Sayın Başkan, bu sabah çok ciddi gözaltılar yaşandı. Toplamda, dört günde 217 partilimiz, yöneticimiz, üyemiz, köylüler gözaltına alındı; Bitlis'te, Van'da ve İstanbul'da çok sayıda eve baskın yapıldı, sadece Bitlis merkezde 36 kişi gözaltına alındı ve gözaltına alınanlar arasında 75 ve 80 yaşında bir evli çift de var; adları da Medine Avcil, Abdurrahman Avcil. "Dosyada gizlilik var." diyorlar, bir iftira sebebiyle bu baskın yapılmış; bunu söylediler. Kürtlere yönelik bu şiddet normalleştirilmek isteniyor, insanlar suçlu ilan ediliyor, zulümle muhatap kılınıyor; bu normal değil. Geçtiğimiz yaz boyunca Hizan'dan sonra Tatvan'da köyler ablukaya alındı, kürdistanın her yerinde aynı manzarayla karşılaşıyoruz. Kürtlere yönelik bu zulüm ve baskılar zorla yerinden etmeye, göçertmeye yöneliktir; bunu anlıyoruz, okuyoruz, bu coğrafyanın insansızlaştırılmak istenmesinin bir sonucudur. Bu insanlar, köyde, kırsalda yaşayan insanlar, hayvancılıkla uğraşan insanlar. Güvenlik gerekçesiyle abluka, baskı, şiddet dayatılarak Bitlis'te hayvancılık ve tarımı yok ettiler. Kürtlerin sistematik bir şiddetin hedefinde olduğunu bir kez daha ifade etmek istiyorum ve bunu asla kabul etmeyeceğiz, bunun karşısında direneceğiz; bunu buradan da söyleyeyim.
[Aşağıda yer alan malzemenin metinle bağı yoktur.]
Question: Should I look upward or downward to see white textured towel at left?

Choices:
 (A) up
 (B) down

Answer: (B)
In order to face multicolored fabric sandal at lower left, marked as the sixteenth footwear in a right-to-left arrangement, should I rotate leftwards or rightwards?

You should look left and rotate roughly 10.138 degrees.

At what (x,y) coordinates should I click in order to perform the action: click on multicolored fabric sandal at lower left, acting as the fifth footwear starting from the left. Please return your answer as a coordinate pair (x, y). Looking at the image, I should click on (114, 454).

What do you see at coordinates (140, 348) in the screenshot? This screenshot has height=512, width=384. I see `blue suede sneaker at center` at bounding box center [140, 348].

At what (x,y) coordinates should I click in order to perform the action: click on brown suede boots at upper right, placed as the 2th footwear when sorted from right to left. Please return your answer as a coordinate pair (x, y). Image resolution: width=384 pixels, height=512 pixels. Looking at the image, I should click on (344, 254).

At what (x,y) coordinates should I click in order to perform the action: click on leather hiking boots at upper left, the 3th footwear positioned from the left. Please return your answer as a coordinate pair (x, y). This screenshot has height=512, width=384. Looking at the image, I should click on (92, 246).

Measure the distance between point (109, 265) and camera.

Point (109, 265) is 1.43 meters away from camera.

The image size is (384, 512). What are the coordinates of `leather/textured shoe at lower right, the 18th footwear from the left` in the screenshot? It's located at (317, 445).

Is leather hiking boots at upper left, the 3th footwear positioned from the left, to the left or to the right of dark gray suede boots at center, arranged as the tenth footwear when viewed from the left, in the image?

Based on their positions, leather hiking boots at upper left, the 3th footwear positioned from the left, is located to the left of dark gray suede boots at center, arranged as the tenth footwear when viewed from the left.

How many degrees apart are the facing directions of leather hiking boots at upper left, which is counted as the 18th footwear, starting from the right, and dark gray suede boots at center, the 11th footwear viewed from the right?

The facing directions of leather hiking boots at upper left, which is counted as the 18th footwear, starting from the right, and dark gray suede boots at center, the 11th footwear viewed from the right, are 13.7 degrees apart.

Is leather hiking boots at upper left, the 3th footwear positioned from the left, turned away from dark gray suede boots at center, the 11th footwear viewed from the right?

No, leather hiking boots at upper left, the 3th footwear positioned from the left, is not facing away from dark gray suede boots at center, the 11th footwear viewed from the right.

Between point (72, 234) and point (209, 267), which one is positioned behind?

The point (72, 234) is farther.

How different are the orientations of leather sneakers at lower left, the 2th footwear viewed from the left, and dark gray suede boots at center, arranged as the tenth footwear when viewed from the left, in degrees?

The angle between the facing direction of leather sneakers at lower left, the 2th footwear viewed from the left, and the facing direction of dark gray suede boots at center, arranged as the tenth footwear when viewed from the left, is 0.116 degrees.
Sayın Başkan, bugün grupta ekokırım yasa kampanyasını yürüten çok sayıda yurttaş ile İzmir Milletvekilimiz İbrahim Akın'la birlikte görüştük. Tüm gezegeni ilgilendiren bir konu aslında, ekokırımın hukuksal süreçlerde tanınması önemli, bütün dünya bunu tartışıyor. Ekokırımın ülkeler tarafından suç olarak kabul edilmesi ancak bu suçu, doğanın katledilmesini önleyebilir. Tabii ki biz de bu mücadeleyi yürütüyoruz, onlarla dayanışma hâlindeyiz ve ülke ayırt etmeksizin gezegene yönelik bütün müdahaleler bir kırım hâlini almış durumda dünyanın her yerinde. Maalesef ülkemizde de böyle ve iklim krizinde geldiğimiz nokta artık yaşama olanaklarını bile ortadan kaldıracak düzeyde.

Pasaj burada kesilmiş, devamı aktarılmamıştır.